## Your instructions
The listing is to be reproduced exactly, excluding its pictures.

○ ○ ○

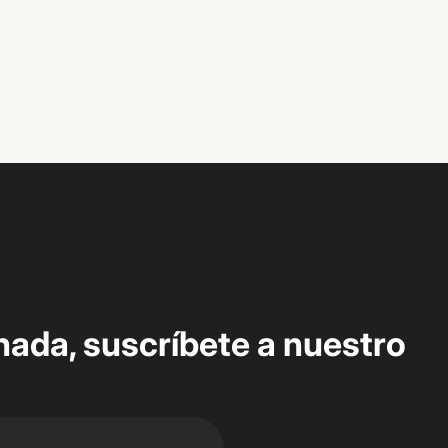
nada, suscríbete a nuestro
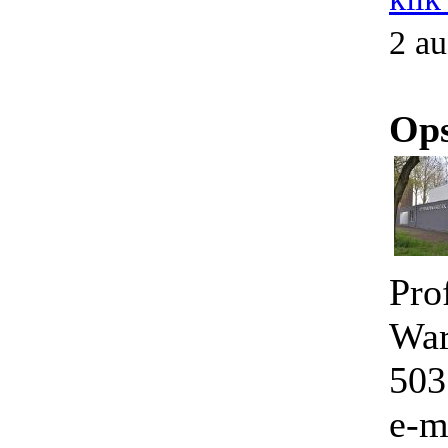
2 au
Ops
Pro
War
503
e-m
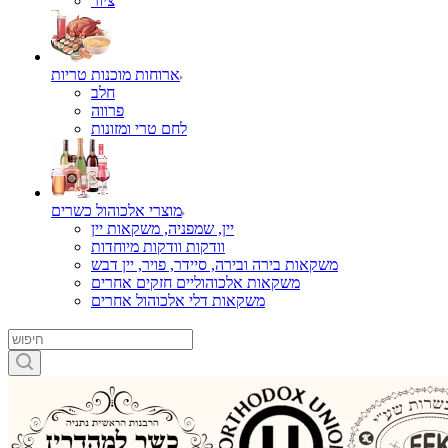
ציור
ארוחות מוכנות טריות
חלב
פרווה
לחם טרי ומזונות
מוצרי אלכוהול כשרים
יין, שמפניה, משקאות יין
וודקות וודקות מיוחדות
משקאות בירה ובירה, סיידר, פויר, יין דבש
משקאות אלכוהוליים חזקים אחרים
משקאות דלי אלכוהול אחרים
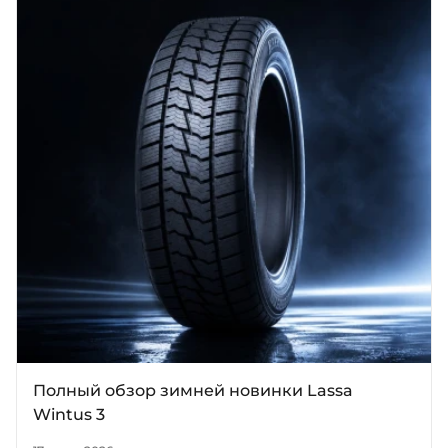
Полный обзор зимней новинки Lassa
Wintus 3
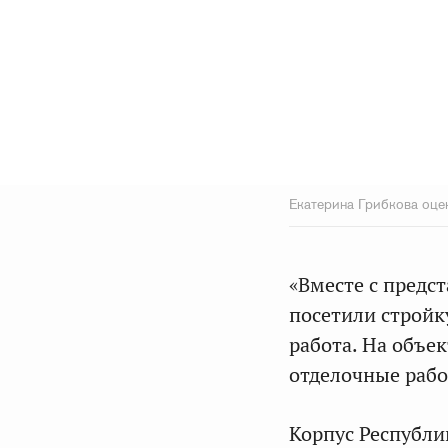
Екатерина Грибкова оце
«Вместе с предс
посетили стройк
работа. На объе
отделочные рабо
Корпус Республи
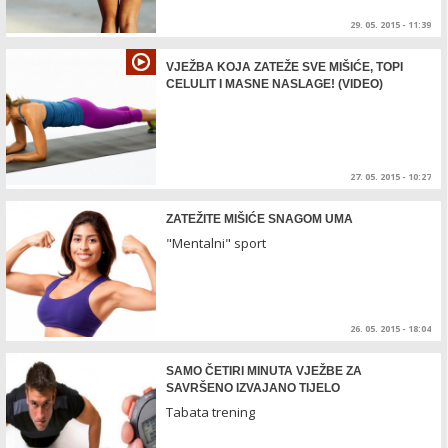
29. 05. 2015 - 11:39
VJEŽBA KOJA ZATEŽE SVE MIŠIĆE, TOPI
CELULIT I MASNE NASLAGE! (VIDEO)
27. 05. 2015 - 10:27
ZATEŽITE MIŠIĆE SNAGOM UMA
"Mentalni" sport
26. 05. 2015 - 18:04
SAMO ČETIRI MINUTA VJEŽBE ZA
SAVRŠENO IZVAJANO TIJELO
Tabata trening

○ ○ ○

## Result of this exercise
nada, suscríbete a nuestro
2 au
Ops
Pro
War
503
e-m
ציור
ארוחות מוכנות טריות
חלב
פרווה
לחם טרי ומזונות
מוצרי אלכוהול כשרים
יין, שמפניה, משקאות יין
וודקות וודקות מיוחדות
משקאות בירה ובירה, סיידר, פויר, יין דבש
משקאות אלכוהוליים חזקים אחרים
משקאות דלי אלכוהול אחרים
Полный обзор зимней новинки Lassa
Wintus 3
Екатерина Грибкова оце
«Вместе с предс
посетили стройк
работа. На объе
отделочные рабо
Корпус Республи
29. 05. 2015 - 11:39
VJEŽBA KOJA ZATEŽE SVE MIŠIĆE, TOPI
CELULIT I MASNE NASLAGE! (VIDEO)
27. 05. 2015 - 10:27
ZATEŽITE MIŠIĆE SNAGOM UMA
"Mentalni" sport
26. 05. 2015 - 18:04
SAMO ČETIRI MINUTA VJEŽBE ZA
SAVRŠENO IZVAJANO TIJELO
Tabata trening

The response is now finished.